Planting for all of the Global Gardens plots starts the first of March, and with the program at Eugene Fields kicking off its ninth year, more plans are in the works. Global Gardens is going strong at Rosa Parks Elementary, the Middle School Community Garden for sixth and seventh graders on the grounds of Asbury Methodist Church. A new program launched this winter at McAuliffe Elementary—part of the Union Public School system, as are the other Global Garden sites.

Oakley has grand plans to spread as an organization, with the hopes of becoming a role model for other schools. In contrast to the Edible Schoolyard project, Global Garden’s initiative is to be child-led as opposed to program-led.

“Our goal is empowerment. We have dreams of helping kids escape the poverty cycle by teaching them problem solving and helping them navigate life,” Oakley says. “We want to teach them how to set goals and work towards them, using the scientific method in problem solving. Kids then have choices in their navigation.”

Oakley also touches on the concept of peace education, half of her dual master’s degree.

“It involves using education to cultivate a culture of peace and integration—how to work together successfully as adults, celebrating each other’s successes. A child-led philosophy is so effective because the kids are so invested—if they plant the seeds, water, sprout, grow and harvest their plants, they will eat anything!”

School-based gardening is not a new concept, nor is it limited to rural communities.

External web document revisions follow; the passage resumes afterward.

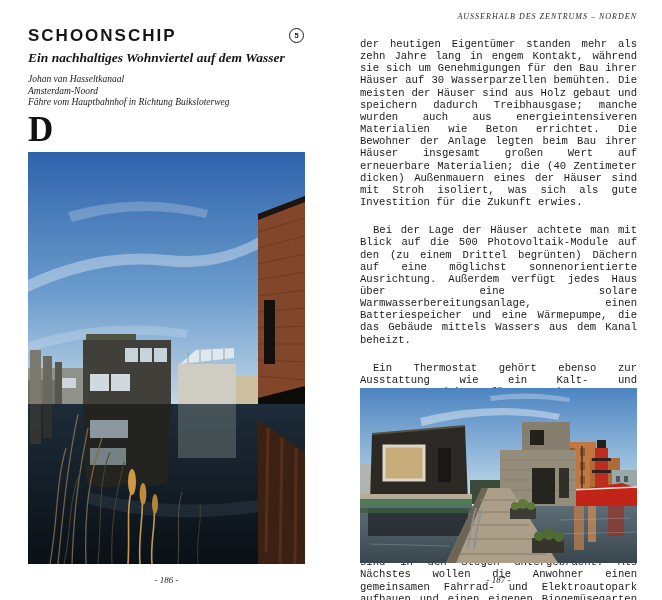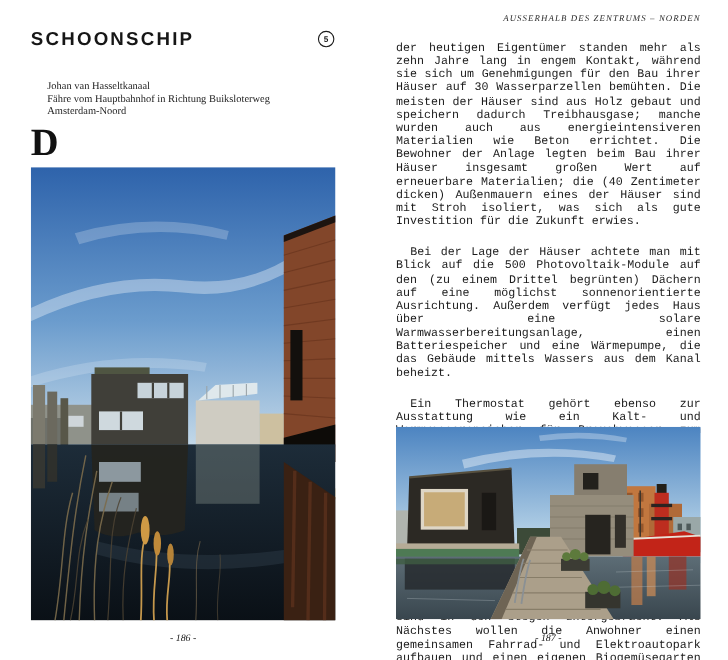--- a/index.html
+++ b/index.html
@@ -73,6 +73,7 @@
 
   <div class="badge">5</div>
 
+  <div class="subtitle">Ein nachhaltiges Wohnviertel auf dem Wasser</div>
 
   <div class="address">
     <div>Johan van Hasseltkanaal</div>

With a quick internet search, dozens of organizations pop up, all with the same mission—to get kids in the garden, no matter where they live.

“Global Gardens is fun and peaceful. We can grow amazing things.”

—Nevaeh, 3rd grade

Urban Sprouts, a San Francisco–based program, supports school gardens at five schools in the San Francisco Unified School District. Similarly, the Collective School Garden Network has the mission to place and sustain an edible garden in every willing school in Arizona and California, from urban pockets to vast rural districts. And they are well on their way—hundreds of schools have already received grants for implementing the garden plots.

These gardens, as well as the thousands across the country, aren’t perfectly manicured or always ripe with successful plantings, but they are changing the lives of those that tend them. Quite literally, food for thought.